## WHAT YOU WILL DO
Please pick out each line of the entries below that contains the word "GraphQL", and copy those lines.

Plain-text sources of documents
# # # # # # #

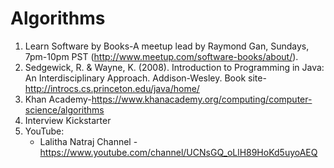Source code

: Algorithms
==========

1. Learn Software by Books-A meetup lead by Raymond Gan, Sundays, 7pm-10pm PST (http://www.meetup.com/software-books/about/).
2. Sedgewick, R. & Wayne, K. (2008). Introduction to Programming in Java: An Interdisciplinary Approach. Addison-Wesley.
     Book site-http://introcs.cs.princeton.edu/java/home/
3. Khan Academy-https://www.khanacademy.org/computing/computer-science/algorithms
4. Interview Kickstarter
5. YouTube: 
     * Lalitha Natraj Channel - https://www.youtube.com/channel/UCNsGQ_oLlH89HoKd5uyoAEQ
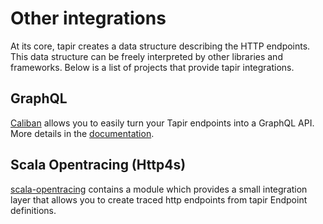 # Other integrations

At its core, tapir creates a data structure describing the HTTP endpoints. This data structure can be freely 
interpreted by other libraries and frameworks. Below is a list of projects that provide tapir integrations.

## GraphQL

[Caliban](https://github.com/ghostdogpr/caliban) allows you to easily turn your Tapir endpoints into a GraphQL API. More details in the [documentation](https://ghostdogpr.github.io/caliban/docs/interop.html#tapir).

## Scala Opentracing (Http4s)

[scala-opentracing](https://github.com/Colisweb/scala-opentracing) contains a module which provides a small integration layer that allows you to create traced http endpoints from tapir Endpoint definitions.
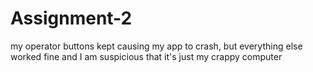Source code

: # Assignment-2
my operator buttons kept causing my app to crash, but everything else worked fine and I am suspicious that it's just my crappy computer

# # # # # # #

## TASK RESULT
## GraphQL
[Caliban](https://github.com/ghostdogpr/caliban) allows you to easily turn your Tapir endpoints into a GraphQL API. More details in the [documentation](https://ghostdogpr.github.io/caliban/docs/interop.html#tapir).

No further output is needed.